The agreement, which was approved as part of the City Council’s consent agenda, would be with Michigan-based Stryker Medical. For more than 15 years, the fire department has used Stryker to purchase ambulance equipment such as cots, dollies, defibrillators and CPR devices that perform chest compressions when someone goes into cardiac arrest.

Bloomington Deputy Fire Chief Cory Matheny said the department is on a replacement plan that allocates roughly $200,000 a year to maintain ambulance equipment as it approaches the end of its life cycle.

“As our call volumes have increased and the population has increased, we’ve noticed that we now need to expand those services and that equipment to more vehicles,” Matheny said. “What we’ve seen over the last five years is at least seven or almost 10% price increases annually on these pieces of equipment.”

The agreement with Stryker would set a levelized annual cost of about $412,700 to outfit all of the fire department’s vehicles with the latest technology.

Matheny said one of the pieces of equipment he is most excited about is a Power-LOAD device, which will be mounted to the back of each ambulance.

“We average five transports a day for an average unit; the effect on the body is they’re lifting per person about 2,400 pounds over that shift,” Matheny said.

However, Matheny said the new devices would lower the daily burden of each responder to about 1,000 pounds.

In addition to the $200,000 annual contribution, the fire department would receive a roughly $116,000 increase to General Emergency Medical Transportation, a federally funded Medicaid program.

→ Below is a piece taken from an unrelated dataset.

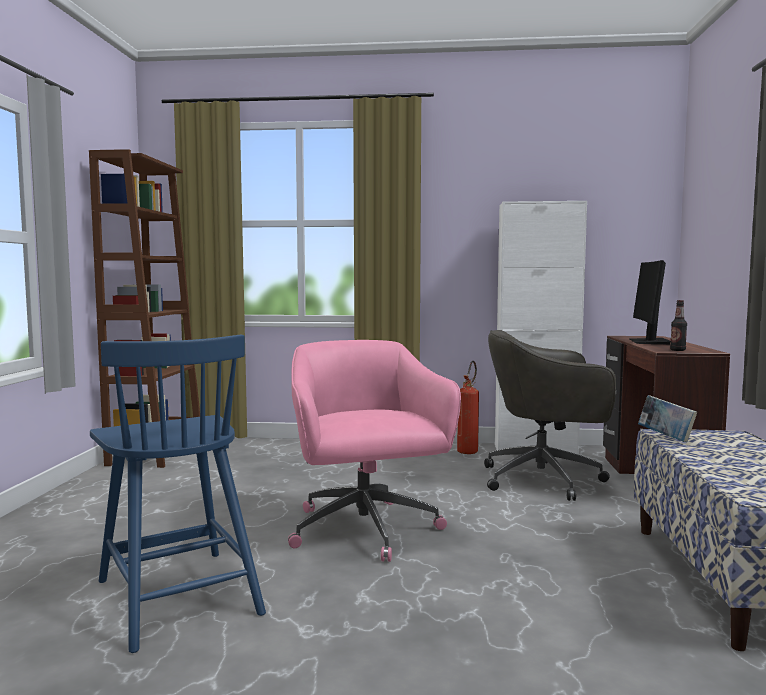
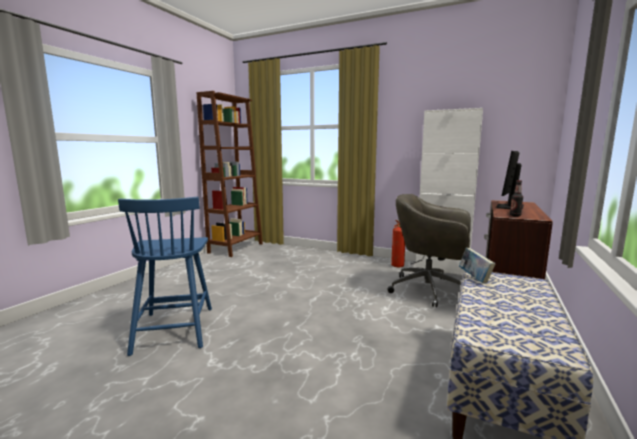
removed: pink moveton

Although the city would have to pay an additional $97,000 a year at the start of the agreement, the level payments are estimated to save the city roughly $1.9 million over the next 10 years.

Matheny said the fire department also would receive a brand new set of equipment within the next five years.

With the agreement in place, the city will process a budget transfer of $160,000 to the fire department’s maintenance, office and computer equipment account for the 2024 fiscal year. After that, the city will budget the $412,700 stipulated in the agreement for the next 10 years.